Some examples would be fish or chicken since they take on and benefit from strong spices. While paprika can be added directly to a dish, it should be cooked in a small amount of oil first to bring out the true flavor. BUT! Cooking it runs the risk of overcooking (even by only a few seconds) which will turn it bitter and unpalatable.
Regular paprika is often seen and not tasted, hence why it is used as a garnish, but when treated correctly and using the correct variety of paprika, it is a flavor explosion!
Chili Powder vs Paprika
While both chili powder and paprika are made up of a variety of peppers and are both red in color, they vary greatly in taste. So what exactly is the difference between chili powder and paprika?
Chili powder is a spice blend and typically contains paprika (red color!), garlic powder, oregano, chili peppers, and onion powder. As discussed above, paprika is a combination of very specific peppers.
Paprika will always have a slightly sweet taste while chili powder is more earthy with a kick of spice. Chili powder can be an ideal substitute for paprika but only in recipes that will not be over powdered by the addition of the garlic and onion from the chili powder. Start with half the amount of chili powder in place of paprika and increase to suit your taste.
Some recipes that would still be delicious if subbing chili powder for paprika are empanadas, chili, and huevos rancheros. If you are looking for a good substitute for chili powder, cayenne powder, or spicy paprika combined with garlic powder and onion will work great!
Because chili powder typically has a very small amount of paprika in it, start by adding ¼ of the paprika to the dish and then add more to adjust to the desired taste. You can also make your own with a recipe like this one.
Substitutes for Ground Cumin:
All quantities are starting points. Add the suggested ground cumin substitute amount, taste, and adjust to fit your taste preference.
Whole Cumin Seeds: 1 ¼ times
Ground Coriander: ½ of what’s called for
Ground Caraway Seeds: ½ of what’s called for
Paprika: ½ of what’s called for
Fennel Seeds: ½ of what’s called for, these have a very similar flavor to licorice so be aware of that before using this as a substitute
Chili Powder: ½ of what’s called for, this should only be used to substitute cumin in recipes that can also benefit from the other spices in chili powder (oregano, paprika, and cayenne). Some examples would be enchiladas, tacos, or chili.
Taco Seasoning: ½ of what’s called for, this follows the same principles as chili powder - only use it when it makes sense.

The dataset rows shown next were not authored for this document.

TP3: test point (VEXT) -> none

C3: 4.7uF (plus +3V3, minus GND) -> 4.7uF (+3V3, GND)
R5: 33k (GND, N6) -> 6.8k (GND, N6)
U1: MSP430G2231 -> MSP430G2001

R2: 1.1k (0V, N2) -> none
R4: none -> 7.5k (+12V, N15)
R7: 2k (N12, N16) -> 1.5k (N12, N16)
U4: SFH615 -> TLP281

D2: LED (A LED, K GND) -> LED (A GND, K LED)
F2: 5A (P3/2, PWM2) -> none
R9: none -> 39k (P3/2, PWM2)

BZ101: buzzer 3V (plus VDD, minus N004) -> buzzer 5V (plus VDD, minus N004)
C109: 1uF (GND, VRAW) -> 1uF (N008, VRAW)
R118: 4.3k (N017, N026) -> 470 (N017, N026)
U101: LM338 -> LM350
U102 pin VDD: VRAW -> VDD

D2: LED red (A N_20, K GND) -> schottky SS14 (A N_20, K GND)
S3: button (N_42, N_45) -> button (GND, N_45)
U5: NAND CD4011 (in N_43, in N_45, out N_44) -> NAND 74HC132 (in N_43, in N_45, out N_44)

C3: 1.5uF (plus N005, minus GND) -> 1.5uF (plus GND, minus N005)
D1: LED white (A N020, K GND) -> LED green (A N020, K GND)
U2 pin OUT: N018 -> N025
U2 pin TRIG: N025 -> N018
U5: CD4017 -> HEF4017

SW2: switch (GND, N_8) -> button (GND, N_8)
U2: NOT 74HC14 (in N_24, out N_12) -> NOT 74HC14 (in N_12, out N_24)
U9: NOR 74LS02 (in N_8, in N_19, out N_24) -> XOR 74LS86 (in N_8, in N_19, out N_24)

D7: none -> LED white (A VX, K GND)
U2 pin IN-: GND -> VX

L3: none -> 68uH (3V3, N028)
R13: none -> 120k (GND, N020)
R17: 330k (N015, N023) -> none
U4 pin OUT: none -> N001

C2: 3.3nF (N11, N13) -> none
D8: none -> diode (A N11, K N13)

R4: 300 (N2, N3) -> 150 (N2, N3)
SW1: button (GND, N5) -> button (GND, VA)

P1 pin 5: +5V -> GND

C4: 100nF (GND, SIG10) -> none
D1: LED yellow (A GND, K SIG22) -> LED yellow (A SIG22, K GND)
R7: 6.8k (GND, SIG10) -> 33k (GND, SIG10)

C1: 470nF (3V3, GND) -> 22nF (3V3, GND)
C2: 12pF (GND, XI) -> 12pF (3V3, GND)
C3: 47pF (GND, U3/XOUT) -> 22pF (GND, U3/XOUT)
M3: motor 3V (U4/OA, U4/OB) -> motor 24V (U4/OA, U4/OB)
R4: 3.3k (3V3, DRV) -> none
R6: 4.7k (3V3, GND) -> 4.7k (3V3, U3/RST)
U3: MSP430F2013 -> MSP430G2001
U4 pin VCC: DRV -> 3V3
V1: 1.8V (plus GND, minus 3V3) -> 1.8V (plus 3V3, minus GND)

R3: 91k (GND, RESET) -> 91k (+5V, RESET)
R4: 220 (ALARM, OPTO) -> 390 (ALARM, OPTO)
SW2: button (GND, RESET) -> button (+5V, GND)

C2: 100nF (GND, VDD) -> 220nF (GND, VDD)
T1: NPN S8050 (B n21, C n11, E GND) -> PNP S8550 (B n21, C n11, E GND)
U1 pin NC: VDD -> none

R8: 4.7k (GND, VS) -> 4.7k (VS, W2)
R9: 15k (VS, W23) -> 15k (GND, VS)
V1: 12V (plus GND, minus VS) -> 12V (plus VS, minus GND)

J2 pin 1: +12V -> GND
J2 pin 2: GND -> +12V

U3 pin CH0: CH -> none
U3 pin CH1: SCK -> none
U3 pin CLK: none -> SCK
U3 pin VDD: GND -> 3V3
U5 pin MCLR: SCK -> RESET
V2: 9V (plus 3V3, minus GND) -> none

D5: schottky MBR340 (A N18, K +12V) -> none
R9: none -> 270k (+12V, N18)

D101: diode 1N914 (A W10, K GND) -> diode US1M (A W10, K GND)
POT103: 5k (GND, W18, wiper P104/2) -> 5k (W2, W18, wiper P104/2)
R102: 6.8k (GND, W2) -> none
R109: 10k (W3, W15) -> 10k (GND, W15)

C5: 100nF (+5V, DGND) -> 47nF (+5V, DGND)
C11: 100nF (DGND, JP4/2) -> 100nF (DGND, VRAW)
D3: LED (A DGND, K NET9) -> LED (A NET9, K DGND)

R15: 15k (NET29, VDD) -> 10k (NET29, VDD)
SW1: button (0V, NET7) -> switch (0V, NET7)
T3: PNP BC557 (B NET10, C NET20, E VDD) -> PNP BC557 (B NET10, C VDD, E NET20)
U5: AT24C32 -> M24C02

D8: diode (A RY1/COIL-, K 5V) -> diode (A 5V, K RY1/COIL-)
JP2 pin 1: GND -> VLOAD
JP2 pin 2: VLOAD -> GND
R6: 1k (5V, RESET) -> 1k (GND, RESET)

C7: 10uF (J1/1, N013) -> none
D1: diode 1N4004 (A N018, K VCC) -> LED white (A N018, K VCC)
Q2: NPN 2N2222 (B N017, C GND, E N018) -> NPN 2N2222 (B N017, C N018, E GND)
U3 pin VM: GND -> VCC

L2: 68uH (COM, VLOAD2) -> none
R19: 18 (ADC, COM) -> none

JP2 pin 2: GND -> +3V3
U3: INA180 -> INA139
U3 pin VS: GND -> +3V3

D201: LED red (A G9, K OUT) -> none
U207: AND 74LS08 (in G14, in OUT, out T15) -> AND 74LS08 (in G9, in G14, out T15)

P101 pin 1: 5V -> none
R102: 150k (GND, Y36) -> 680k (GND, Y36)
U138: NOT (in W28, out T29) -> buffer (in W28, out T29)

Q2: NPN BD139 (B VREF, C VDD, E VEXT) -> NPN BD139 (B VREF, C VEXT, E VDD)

Taco seasoning also has varying amounts of salt and black pepper so we recommend adding it before adding any additional salt to a recipe to avoid over salting.
Curry Powder: ½ of what’s called for, this is a great substitute for Indonesian and Malaysian style food, but it is a combination of 20 different spices so it should only be used when it makes sense. It also has turmeric in it so curry powder will turn any dish yellow
Garam Masala: ½ of what’s called for, this is a combination of many different spices also so it should only be used in dishes that will benefit from the additional flavors. This works best in Indian and South African style dishes.
Substitutes for Paprika:
Always start with ½ of the called for quantity of the substitute, taste and then adjust accordingly.
Hot Paprika: chipotle chili powder, cayenne pepper powder, ancho pepper powder, red pepper flakes, guajillo pepper powder, chili powder (start with ¼ tablespoon and see above for more information on substituting this)
Sweet Paprika: tomato powder or mild chili powder
Smoked Paprika: cumin powder, chipotle powder
Conclusion: Cumin has an earthy flavor that is usually found in Indian or Mexican dishes. Paprika can have a sweet, spicy, or smokey flavor and is known for its stark red color. It is usually found in Spanish, Mexican, or Hungarian dishes. Smoked paprika and cumin can be used as substitutes for each other. But, sweet or spicy paprika should not be used as or be replaced by cumin due to their very different flavor profiles.